QUOTED TEXT:
## start

Heronswood is a heritage-listed house located in Dromana, on the Mornington Peninsula in Victoria, Australia. 
Classified by the National Trust of Australia and open to the public,
the house, completed in the Gothic Revival style, is listed on the Australian Heritage Places Register, and the Victorian Heritage Register.

The house is located at 105 Latrobe Parade, Dromana, directly above the beach where Captain Matthew Flinders landed on 27 April 1802.

The gardens
Hearn employed William Moat to develop spacious lawns and gardens. Rare oriental and occidental trees were planted, many of which survive to this day. A cape chestnut is one of the most impressive trees today that survived from these early plantings.  Moat also developed an orchard and fenced Hearn's property. He planted many pine trees, some of which are still standing.

## end

THE RECORDS:

## start

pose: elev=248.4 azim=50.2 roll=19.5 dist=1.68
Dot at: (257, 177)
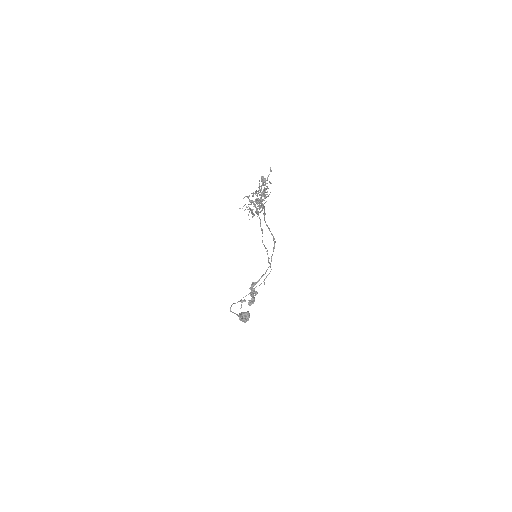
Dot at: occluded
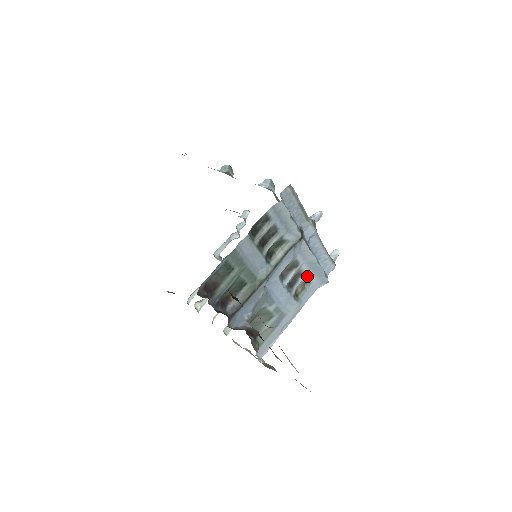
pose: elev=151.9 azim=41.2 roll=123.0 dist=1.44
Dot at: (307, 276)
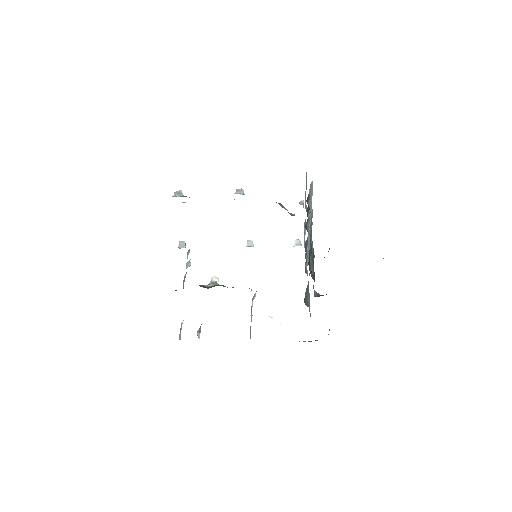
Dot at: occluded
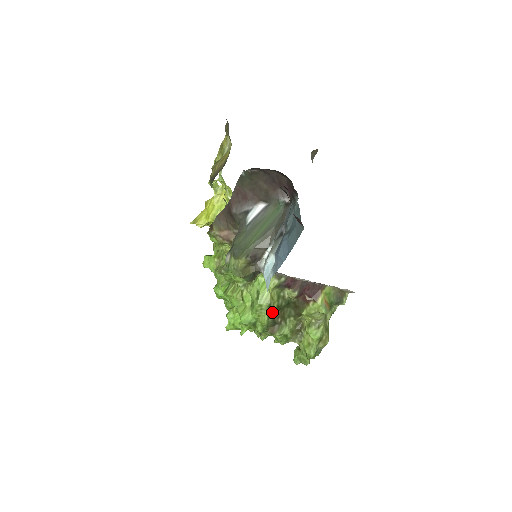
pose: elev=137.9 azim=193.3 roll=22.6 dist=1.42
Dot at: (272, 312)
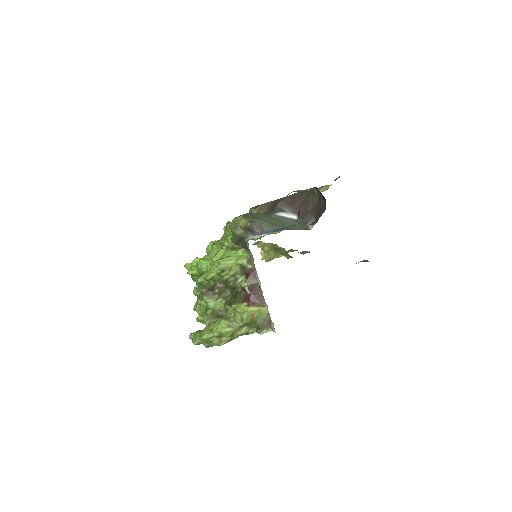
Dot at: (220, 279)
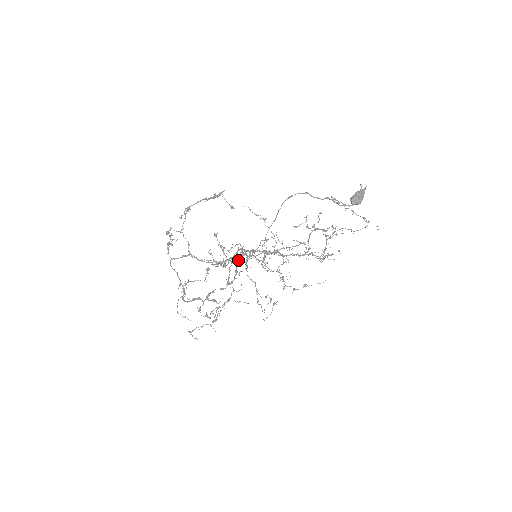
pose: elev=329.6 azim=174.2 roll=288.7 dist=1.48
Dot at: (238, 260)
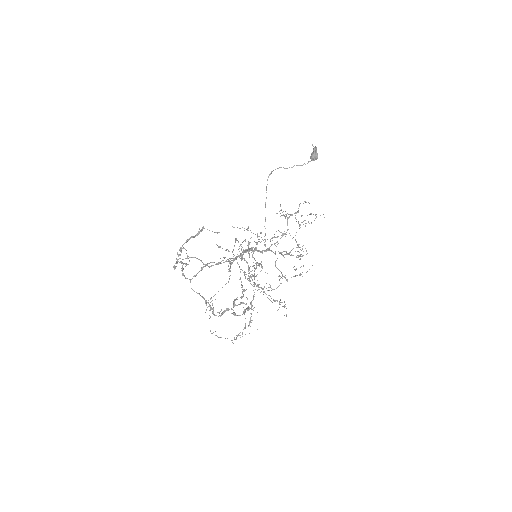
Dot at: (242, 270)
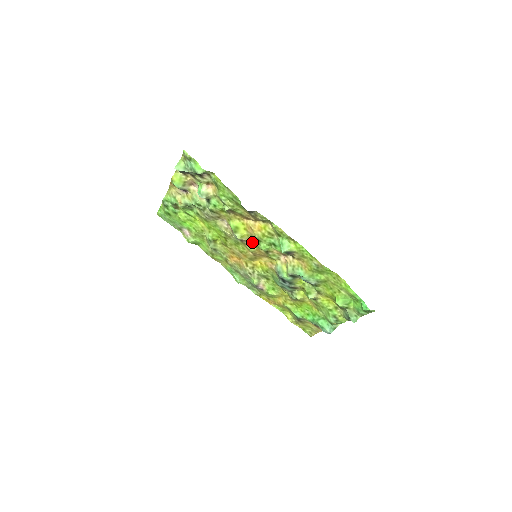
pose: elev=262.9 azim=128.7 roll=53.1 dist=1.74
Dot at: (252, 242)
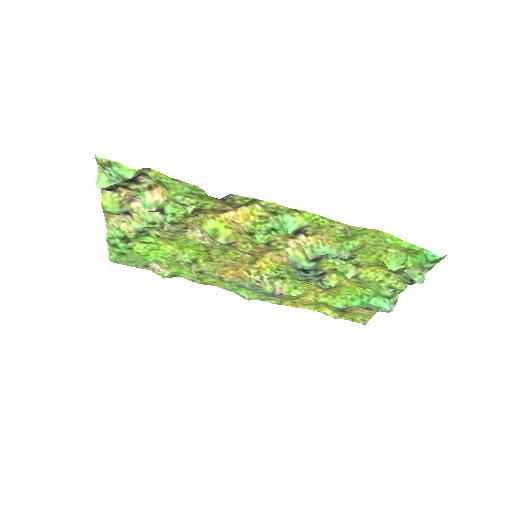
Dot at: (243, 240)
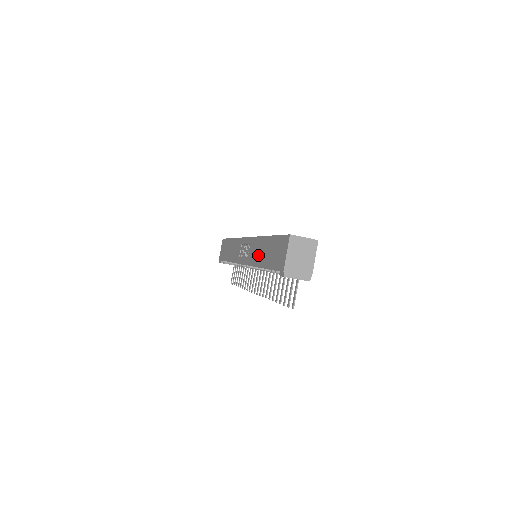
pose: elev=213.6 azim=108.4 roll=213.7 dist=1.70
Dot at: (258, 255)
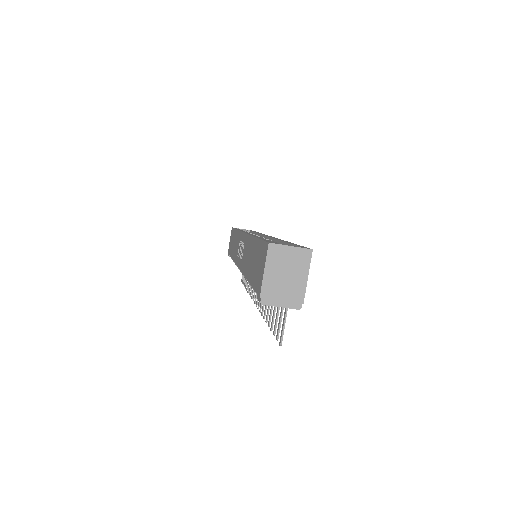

## end
## start

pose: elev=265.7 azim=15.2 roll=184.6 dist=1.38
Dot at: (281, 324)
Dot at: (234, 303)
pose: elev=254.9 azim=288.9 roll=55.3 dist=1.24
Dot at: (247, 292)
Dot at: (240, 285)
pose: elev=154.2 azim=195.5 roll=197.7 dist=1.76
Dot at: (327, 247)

## end
## start

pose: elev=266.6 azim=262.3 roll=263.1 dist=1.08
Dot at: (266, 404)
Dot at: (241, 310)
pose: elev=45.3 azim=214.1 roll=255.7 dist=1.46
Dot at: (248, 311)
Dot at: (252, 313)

## end

TASK SET:
a. What address does the Heronswood text give for the house?
b. Copy out the stretch of the entries from the line containing "pose: elev=45.3 azim=214.1" through the line containing "Dot at: (252, 313)", reproducing those lines exactly.
The entries have nothing to do with the Heronswood text.

THE ANSWERS:
a. 105 Latrobe Parade, Dromana.

b.
pose: elev=45.3 azim=214.1 roll=255.7 dist=1.46
Dot at: (248, 311)
Dot at: (252, 313)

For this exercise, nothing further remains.